Devuelve, sin ningún cambio, el pasaje del fragmento sobre el voto negro que comienza con "Los errores cometidos" y sigue hasta "durante ocho años.".

__FRAGMENTO PARA LEER__.

+===+

Los errores cometidos por Biden no han modificado la decantación del voto negro a su favor. Porque fue un error de bulto, luego corregido, su declaración de mayo de no considerar negros a quienes, siéndolo, voten a Trump; porque fue una equivocación, rectificada también, presentar en agosto a la minoría negra como una sociedad monolítica, menos diversa que la latina. Nada ha evitado que prevalezca la sensación de que todo puede ir a peor si el presidente resulta reelegido y nada ha impedido que se imponga el recuerdo de la foto de Biden junto a Obama durante ocho años.

La movilización del voto negro, que Hillary Clinton no logró concretar en el 2016, parece que la ha activado Biden a pesar de sus limitaciones como líder gracias a la exasperación de la calle y al hartazgo provocado por una política que demasiado a menudo se remite a la peor tradición supremacista blanca.

Falta por saber si la inscripción de votantes ha sido la necesaria para dar el vuelco o si, entre el escepticismo y los obstáculos de una burocracia con frecuencia hostil, demasiados ciudadanos han optado por quedarse en casa. El dato es fundamental porque desde el final de la segunda guerra mundial todos los presidentes demócratas, salvo Lyndon B. Johnson, vencieron gracias a ese voto. Y lo es también porque a Hillary Clinton le faltó sumar apenas 80.000 votos para ganar en varios estados bisagra en los que ahora las encuestas vaticinan batallas electorales en un pañuelo.

+===+

__LISTADO DE DATOS__.

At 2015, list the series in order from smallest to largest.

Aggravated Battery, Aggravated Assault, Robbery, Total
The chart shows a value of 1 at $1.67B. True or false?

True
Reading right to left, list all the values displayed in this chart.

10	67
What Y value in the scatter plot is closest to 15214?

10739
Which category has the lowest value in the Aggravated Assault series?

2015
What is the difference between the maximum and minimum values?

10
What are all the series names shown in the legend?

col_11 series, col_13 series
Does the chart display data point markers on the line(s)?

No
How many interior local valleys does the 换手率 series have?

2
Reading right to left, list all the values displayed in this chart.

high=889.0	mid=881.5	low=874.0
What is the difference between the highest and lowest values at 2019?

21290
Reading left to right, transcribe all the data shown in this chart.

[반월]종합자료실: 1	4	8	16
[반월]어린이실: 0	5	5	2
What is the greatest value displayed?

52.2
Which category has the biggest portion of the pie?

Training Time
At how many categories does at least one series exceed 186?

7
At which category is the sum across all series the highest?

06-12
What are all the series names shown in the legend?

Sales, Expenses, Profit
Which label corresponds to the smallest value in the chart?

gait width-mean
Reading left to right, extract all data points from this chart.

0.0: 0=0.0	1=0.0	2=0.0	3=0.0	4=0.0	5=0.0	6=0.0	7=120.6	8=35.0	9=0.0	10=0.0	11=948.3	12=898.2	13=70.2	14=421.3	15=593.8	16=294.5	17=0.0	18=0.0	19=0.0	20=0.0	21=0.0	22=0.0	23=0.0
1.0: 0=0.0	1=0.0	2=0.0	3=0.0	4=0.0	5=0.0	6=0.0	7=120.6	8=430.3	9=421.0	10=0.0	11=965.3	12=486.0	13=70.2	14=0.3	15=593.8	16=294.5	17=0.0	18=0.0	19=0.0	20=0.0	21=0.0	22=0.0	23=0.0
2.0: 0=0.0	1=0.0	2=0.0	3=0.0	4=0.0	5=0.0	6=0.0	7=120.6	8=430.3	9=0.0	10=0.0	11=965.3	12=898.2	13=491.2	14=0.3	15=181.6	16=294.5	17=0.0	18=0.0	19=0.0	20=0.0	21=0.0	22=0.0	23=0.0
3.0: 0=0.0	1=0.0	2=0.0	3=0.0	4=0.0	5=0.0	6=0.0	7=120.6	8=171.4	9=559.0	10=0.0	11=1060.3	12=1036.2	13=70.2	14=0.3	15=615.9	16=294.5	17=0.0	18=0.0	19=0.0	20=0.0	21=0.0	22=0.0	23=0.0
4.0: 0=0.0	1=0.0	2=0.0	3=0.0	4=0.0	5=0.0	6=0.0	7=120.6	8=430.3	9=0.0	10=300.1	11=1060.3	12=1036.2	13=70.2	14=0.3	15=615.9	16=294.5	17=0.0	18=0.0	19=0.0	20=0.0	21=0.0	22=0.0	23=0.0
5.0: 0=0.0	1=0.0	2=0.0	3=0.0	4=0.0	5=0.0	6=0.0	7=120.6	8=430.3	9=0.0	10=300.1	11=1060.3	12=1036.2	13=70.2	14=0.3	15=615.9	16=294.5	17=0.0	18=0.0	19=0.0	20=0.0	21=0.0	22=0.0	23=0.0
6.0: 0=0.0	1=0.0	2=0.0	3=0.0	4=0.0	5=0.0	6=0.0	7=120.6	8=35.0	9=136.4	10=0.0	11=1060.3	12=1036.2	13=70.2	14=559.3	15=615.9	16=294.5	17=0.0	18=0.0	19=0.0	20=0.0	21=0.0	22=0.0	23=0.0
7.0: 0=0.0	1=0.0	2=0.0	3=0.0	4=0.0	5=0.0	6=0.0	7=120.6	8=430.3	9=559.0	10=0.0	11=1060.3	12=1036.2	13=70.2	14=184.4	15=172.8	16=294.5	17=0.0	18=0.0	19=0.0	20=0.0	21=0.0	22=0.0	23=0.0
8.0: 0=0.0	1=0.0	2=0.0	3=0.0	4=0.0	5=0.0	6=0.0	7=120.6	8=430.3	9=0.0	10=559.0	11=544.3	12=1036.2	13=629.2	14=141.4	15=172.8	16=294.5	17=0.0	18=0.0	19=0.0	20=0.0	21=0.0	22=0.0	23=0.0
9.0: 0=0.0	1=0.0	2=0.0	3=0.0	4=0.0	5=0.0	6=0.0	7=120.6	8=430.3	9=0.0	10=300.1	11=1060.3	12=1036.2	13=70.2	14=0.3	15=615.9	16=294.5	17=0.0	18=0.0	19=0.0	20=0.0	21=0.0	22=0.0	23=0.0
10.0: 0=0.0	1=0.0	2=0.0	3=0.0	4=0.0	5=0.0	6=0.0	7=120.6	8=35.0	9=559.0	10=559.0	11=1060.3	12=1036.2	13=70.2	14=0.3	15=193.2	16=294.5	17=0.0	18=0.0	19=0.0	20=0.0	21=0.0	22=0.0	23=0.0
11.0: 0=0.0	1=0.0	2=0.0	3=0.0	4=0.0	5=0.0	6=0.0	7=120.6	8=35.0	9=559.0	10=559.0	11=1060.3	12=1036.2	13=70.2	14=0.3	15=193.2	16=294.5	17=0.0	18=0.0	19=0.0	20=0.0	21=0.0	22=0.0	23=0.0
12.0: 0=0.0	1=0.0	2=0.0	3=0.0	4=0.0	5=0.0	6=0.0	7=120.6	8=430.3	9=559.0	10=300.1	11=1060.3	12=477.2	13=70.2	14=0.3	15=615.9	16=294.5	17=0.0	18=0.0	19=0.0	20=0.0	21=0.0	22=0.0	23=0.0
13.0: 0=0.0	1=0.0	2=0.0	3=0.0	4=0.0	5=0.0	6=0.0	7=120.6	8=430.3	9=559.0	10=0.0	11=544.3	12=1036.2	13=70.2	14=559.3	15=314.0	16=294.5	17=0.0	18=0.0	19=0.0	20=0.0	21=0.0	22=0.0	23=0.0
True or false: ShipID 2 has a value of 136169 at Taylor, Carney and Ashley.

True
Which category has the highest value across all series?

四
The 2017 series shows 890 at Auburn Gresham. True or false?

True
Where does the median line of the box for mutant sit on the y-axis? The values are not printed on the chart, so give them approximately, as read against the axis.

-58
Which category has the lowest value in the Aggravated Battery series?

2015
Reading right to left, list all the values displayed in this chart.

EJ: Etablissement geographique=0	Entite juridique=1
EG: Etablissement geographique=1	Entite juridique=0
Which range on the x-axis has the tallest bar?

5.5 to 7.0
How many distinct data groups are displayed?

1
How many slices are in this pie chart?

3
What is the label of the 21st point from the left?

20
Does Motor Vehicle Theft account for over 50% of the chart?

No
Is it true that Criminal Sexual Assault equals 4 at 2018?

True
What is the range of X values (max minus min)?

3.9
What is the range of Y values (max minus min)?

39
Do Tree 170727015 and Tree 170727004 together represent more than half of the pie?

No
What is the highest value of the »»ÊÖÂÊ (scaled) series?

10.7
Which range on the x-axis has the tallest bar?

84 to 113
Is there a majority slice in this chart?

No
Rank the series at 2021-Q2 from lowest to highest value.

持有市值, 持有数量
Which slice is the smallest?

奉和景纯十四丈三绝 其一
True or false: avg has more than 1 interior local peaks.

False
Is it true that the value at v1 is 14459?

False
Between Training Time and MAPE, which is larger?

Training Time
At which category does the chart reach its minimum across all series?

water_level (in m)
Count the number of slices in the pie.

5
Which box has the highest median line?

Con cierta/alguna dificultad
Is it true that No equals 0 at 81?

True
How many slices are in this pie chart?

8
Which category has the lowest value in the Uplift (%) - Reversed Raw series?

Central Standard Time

+===+

__SOLUCIÓN DE LA TAREA__.
Los errores cometidos por Biden no han modificado la decantación del voto negro a su favor. Porque fue un error de bulto, luego corregido, su declaración de mayo de no considerar negros a quienes, siéndolo, voten a Trump; porque fue una equivocación, rectificada también, presentar en agosto a la minoría negra como una sociedad monolítica, menos diversa que la latina. Nada ha evitado que prevalezca la sensación de que todo puede ir a peor si el presidente resulta reelegido y nada ha impedido que se imponga el recuerdo de la foto de Biden junto a Obama durante ocho años.